■ LISTED RECORDS:
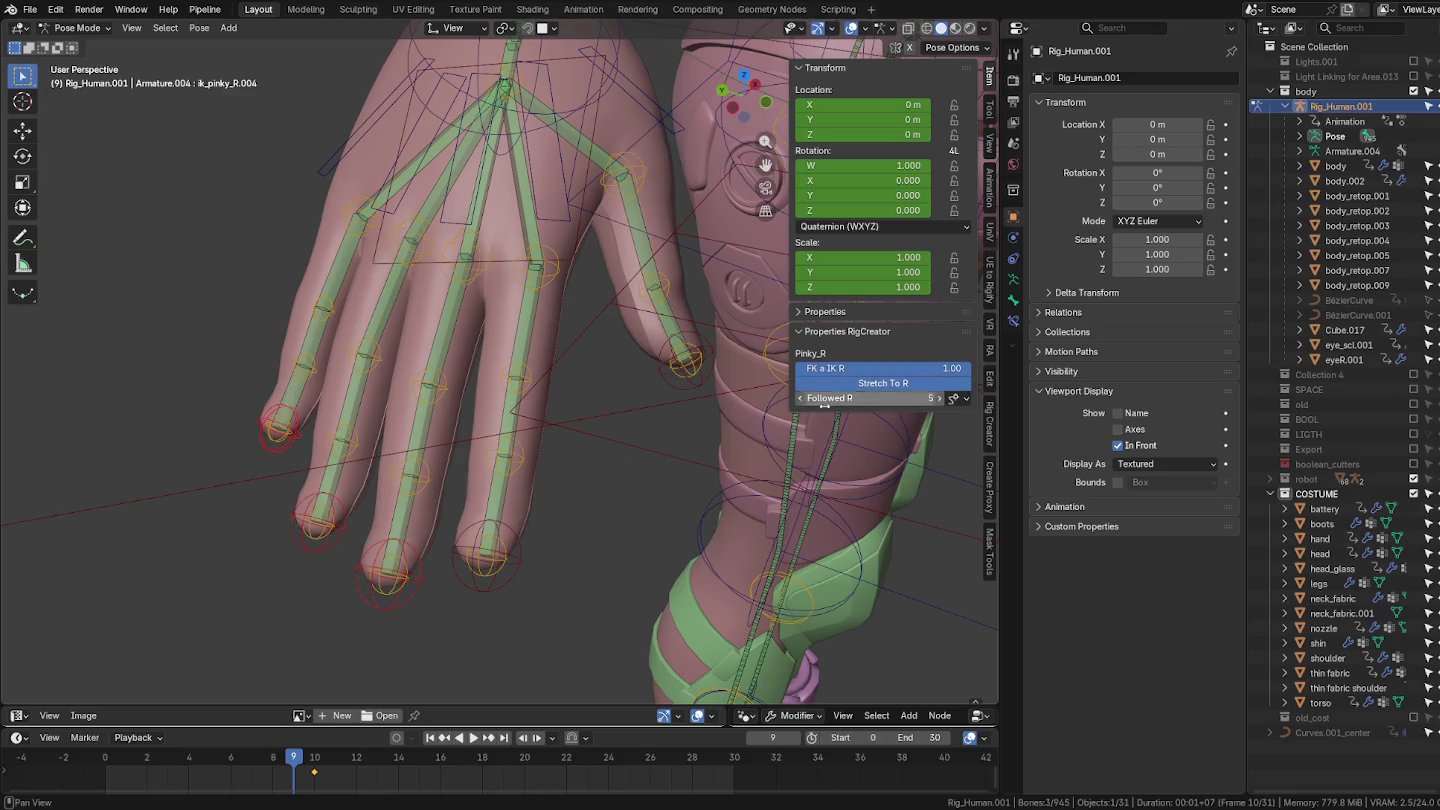
Step: Test-move the middle and pinky finger controls and adjust the middle finger's FK a IK R value
click(388, 610)
key(g)
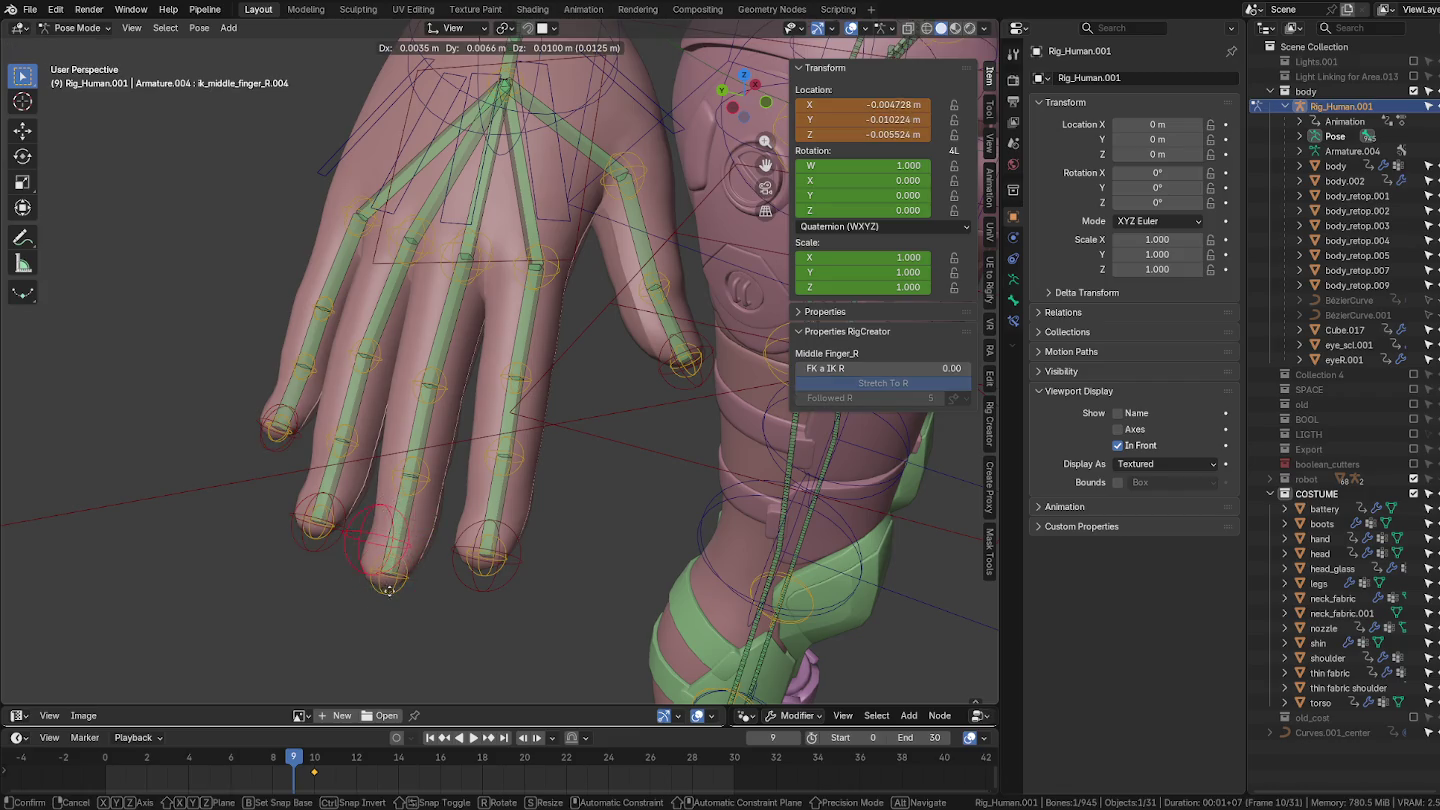
key(Escape)
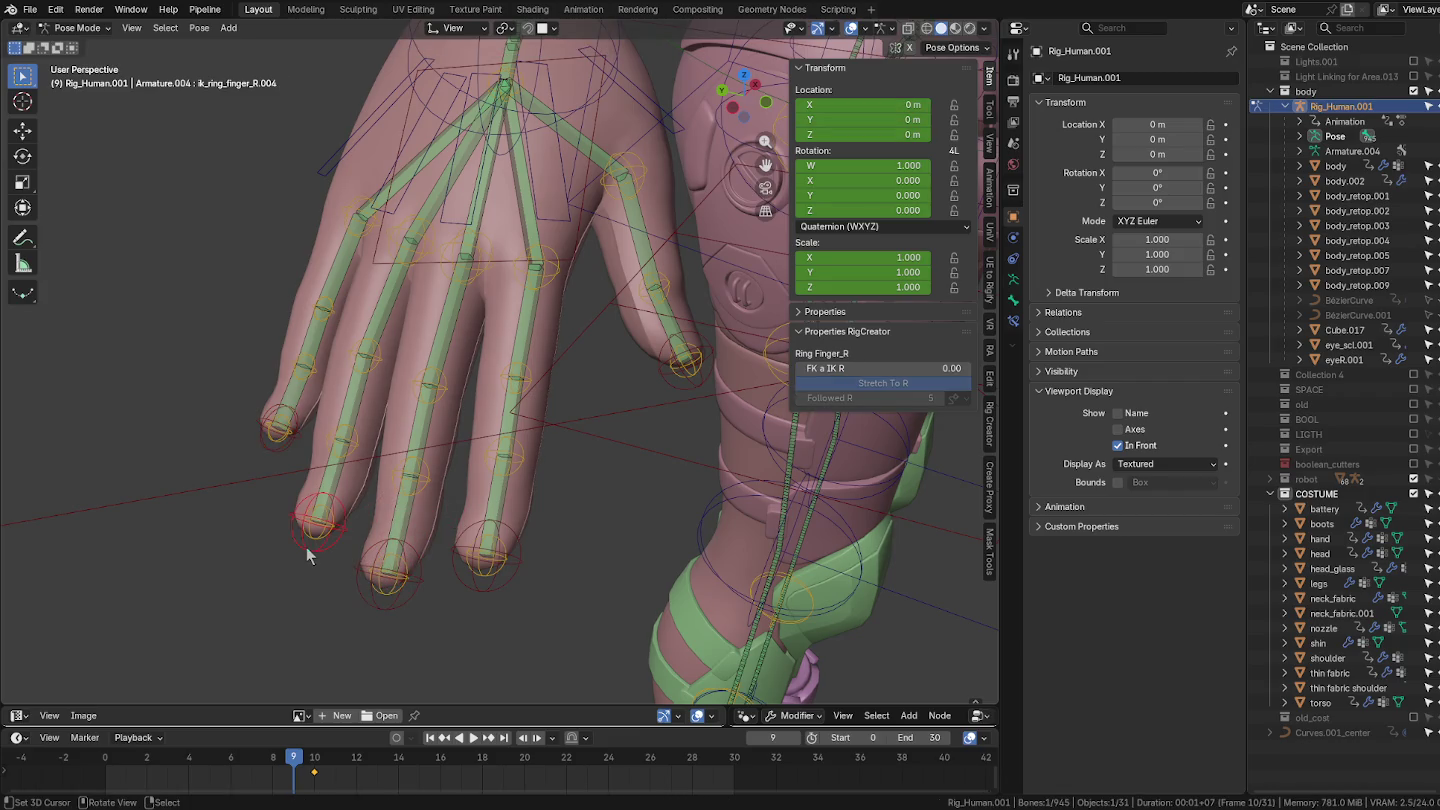
click(265, 445)
key(g)
key(Escape)
click(316, 556)
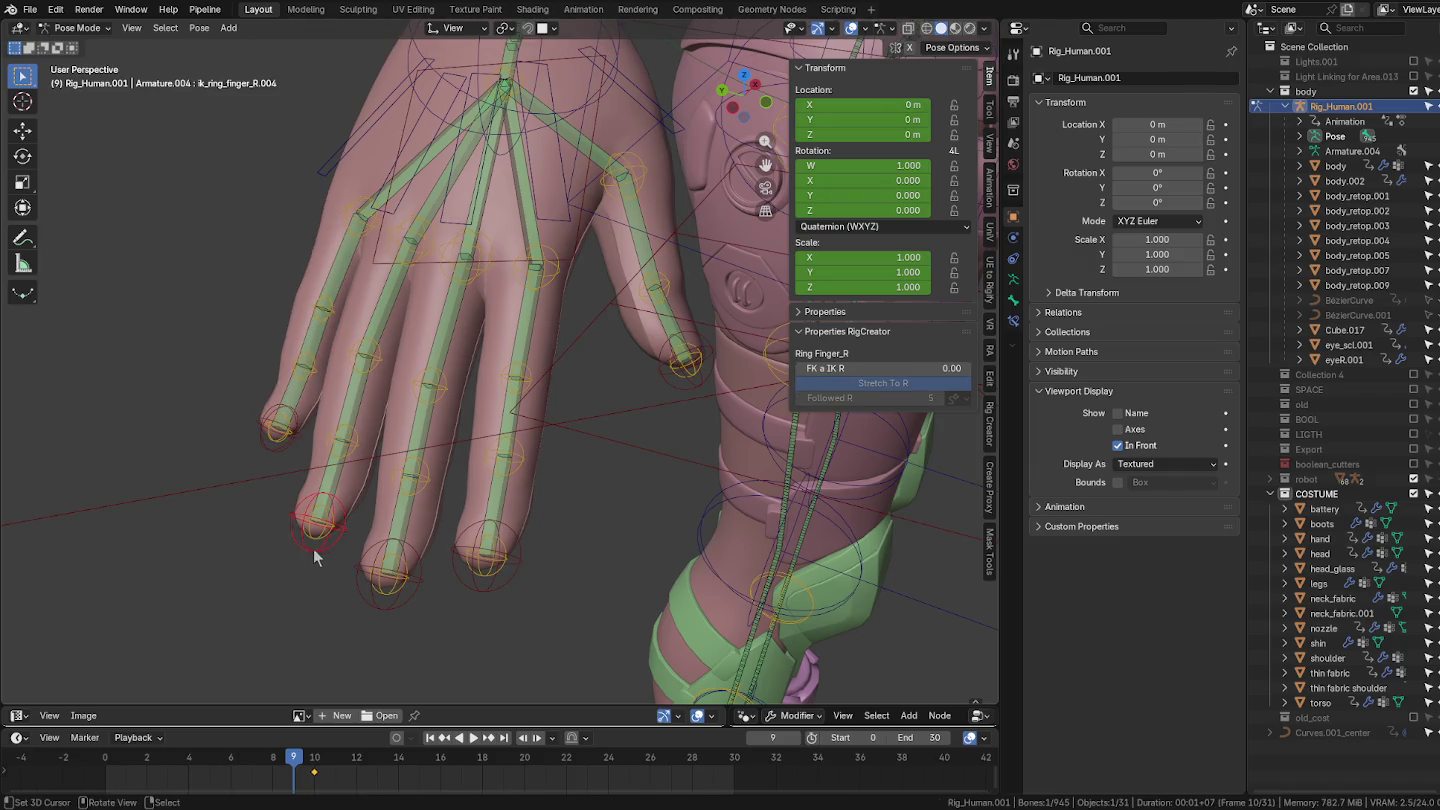
shift+click(395, 602)
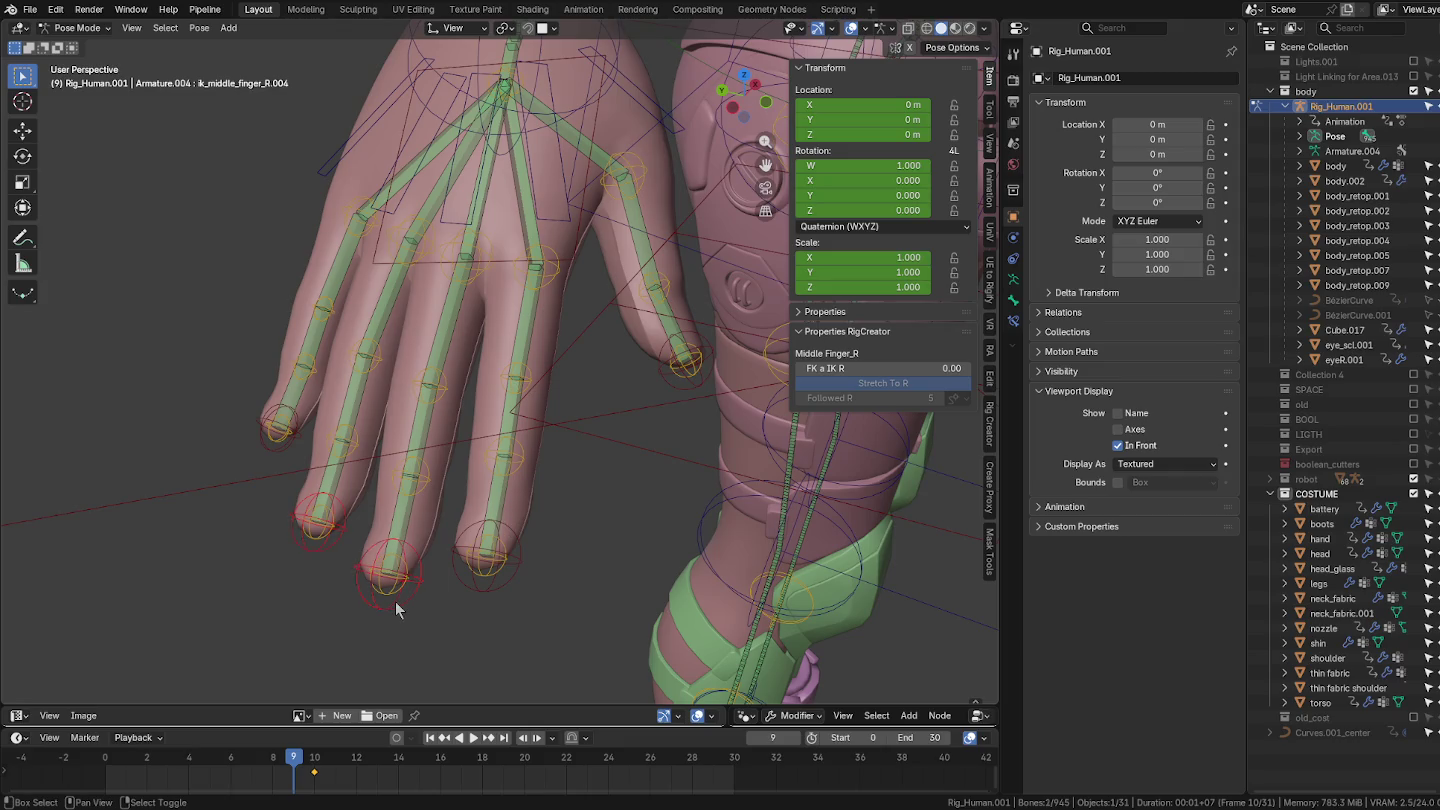
drag(875, 368, 880, 368)
right_click(947, 364)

■ WHAT YOU ARE ASKED TO DO: What is needed is an exact copy of every entry, with the pictures removed.

■ RESULT FOR THIS TASK:
Step: Test-move the middle and pinky finger controls and adjust the middle finger's FK a IK R value
click(388, 610)
key(g)
key(Escape)
click(265, 445)
key(g)
key(Escape)
click(316, 556)
shift+click(395, 602)
drag(875, 368, 880, 368)
right_click(947, 364)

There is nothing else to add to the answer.